Brigid: "Mary of the Gael"
The early Christians believed that Brigid was present at the birth of Christ and acted as midwife. Indeed, she's often refereed to as "Mary of the Gael." Women saw her as a guardian of sorts around all matters of midwifery. Her symbol is that of the triple spiral and represents the three aspects of womanhood: maiden, mother and crone.
When I learned about Saint Brigid in school, it was of an almost mythological figure. In fact the stories fit in to classic mythological categories and probably belong more appropriately to the goddess with whose identity hers overlap.
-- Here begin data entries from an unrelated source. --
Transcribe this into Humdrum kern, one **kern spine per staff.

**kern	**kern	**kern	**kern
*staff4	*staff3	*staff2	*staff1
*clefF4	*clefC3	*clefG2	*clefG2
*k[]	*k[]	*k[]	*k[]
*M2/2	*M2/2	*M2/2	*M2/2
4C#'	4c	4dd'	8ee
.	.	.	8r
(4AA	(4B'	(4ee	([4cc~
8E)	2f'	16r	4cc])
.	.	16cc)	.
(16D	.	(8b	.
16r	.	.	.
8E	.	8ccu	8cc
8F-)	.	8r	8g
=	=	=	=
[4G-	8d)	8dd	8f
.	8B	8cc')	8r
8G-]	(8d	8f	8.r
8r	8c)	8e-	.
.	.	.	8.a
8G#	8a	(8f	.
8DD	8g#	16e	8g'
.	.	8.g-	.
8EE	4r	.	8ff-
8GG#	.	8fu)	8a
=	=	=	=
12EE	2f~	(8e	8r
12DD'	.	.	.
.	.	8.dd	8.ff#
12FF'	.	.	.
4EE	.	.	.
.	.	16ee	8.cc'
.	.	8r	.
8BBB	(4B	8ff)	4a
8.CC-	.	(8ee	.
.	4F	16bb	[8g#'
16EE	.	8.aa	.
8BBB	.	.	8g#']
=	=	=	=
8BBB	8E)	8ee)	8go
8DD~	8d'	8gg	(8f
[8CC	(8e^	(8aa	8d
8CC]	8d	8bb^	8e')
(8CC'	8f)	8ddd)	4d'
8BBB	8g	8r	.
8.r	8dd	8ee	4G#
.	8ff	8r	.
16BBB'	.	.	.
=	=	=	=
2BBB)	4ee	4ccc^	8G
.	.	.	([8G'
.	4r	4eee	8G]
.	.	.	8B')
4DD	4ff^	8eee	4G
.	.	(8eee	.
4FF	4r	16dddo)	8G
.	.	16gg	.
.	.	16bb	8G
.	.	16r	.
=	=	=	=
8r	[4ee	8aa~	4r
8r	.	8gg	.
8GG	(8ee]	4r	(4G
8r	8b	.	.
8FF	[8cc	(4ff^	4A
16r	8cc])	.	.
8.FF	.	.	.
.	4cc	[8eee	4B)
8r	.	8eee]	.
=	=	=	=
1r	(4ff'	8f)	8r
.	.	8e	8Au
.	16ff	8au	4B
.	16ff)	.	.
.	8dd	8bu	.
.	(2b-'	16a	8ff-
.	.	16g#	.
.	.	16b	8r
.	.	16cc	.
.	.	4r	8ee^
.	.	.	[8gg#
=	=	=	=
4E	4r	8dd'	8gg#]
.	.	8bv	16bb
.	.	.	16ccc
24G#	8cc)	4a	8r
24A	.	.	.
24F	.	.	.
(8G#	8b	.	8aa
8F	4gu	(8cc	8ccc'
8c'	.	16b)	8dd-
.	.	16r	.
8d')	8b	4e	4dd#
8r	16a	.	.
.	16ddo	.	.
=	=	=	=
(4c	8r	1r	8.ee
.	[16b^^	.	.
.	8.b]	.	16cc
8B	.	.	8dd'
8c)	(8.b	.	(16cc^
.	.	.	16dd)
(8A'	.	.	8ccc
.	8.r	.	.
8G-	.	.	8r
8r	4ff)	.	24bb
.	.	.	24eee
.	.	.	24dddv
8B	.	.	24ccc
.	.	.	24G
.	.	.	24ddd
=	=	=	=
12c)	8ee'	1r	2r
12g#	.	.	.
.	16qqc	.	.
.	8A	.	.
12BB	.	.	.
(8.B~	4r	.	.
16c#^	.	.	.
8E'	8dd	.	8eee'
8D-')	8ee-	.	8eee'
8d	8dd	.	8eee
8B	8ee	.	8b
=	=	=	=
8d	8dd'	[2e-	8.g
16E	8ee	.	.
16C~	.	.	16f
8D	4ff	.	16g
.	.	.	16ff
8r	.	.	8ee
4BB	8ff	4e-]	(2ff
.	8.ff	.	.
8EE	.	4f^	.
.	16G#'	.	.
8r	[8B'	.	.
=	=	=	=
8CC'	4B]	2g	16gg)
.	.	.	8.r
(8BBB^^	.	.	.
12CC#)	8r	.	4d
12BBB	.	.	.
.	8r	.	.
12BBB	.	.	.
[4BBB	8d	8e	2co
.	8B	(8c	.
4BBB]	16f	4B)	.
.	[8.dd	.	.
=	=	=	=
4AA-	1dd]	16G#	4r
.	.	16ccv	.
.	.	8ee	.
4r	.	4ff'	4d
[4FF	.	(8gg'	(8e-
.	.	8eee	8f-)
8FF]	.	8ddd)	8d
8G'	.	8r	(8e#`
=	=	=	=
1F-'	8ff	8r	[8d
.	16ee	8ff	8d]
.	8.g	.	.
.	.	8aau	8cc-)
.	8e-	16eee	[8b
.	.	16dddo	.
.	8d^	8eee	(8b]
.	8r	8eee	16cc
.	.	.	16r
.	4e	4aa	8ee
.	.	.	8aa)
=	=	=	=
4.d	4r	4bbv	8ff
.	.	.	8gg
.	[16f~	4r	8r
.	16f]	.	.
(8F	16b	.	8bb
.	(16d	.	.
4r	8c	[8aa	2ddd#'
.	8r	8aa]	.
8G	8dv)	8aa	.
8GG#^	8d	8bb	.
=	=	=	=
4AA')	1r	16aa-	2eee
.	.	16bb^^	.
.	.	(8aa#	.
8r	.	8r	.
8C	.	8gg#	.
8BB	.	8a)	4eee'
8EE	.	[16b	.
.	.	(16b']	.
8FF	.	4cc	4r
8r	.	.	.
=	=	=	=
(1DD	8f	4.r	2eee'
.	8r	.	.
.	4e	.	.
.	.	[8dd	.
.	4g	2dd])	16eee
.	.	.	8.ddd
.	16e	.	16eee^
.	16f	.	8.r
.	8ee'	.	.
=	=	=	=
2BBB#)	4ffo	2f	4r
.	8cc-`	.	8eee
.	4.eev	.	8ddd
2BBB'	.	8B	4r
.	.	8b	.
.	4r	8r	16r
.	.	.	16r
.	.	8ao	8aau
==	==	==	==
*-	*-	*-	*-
She was the goddess of all creative things, arts and crafts, healing, smithwork and poetry.
And yet the Brigid for whom people set a place at the table and believed looked after their livestock, for whom women felt close to and somehow shared their Everyday Concerns and touched the things in their lives which occupied them from dawn until dusk - this Brigid seems just as powerful and compassionate a figure, as strongly imbued with the divine feminine as is the Christ’s midwife.
Brigid was everywhere and not just on Brigid's Day. Her Wells could be found in almost every town land, her Crosses in every household and every night, Her Blessing was invoked as the woman of the house 'smoored' the fire while reciting one of her many charms. (Smooring the Fire: putting the ashes over the embers to keep them alight until the fire was needed again in the morning)
When you look at these Lovely Traditions woven into the fabric of ordinary everyday lives, divorced from the grandeur of fine architecture, 'creative things' and finer aspects in life, it is probably this very thing that made them special and 'present.' It was ironically the forbidding of the practice of religion that led to an everyday contemplative practice, wherein the ordinary practice of Baking a Cake, Sewing a Piece of Rag, Collecting Rushes From The River and lighting the fire was transformed from the everyday into the sacred.
These everyday practices were never closer to the people than through the simple Rituals Associated with Brigid, the Mary of the Gael, their own divine feminine - the woman who passed by the back of the house on January 31st and looked after the cows and the lambs, and while you might never get to Jerusalem, you could visit her Holy Well down the road, and you could make your own Cross for her by visiting your own stream. Joseph Campbell, the great mythologist, once said that all land is Holy Land. And no one made the land more holy that Brigid. And never was she more appreciated that in the depths of harsh winter when reminders of Spring were sorely needed.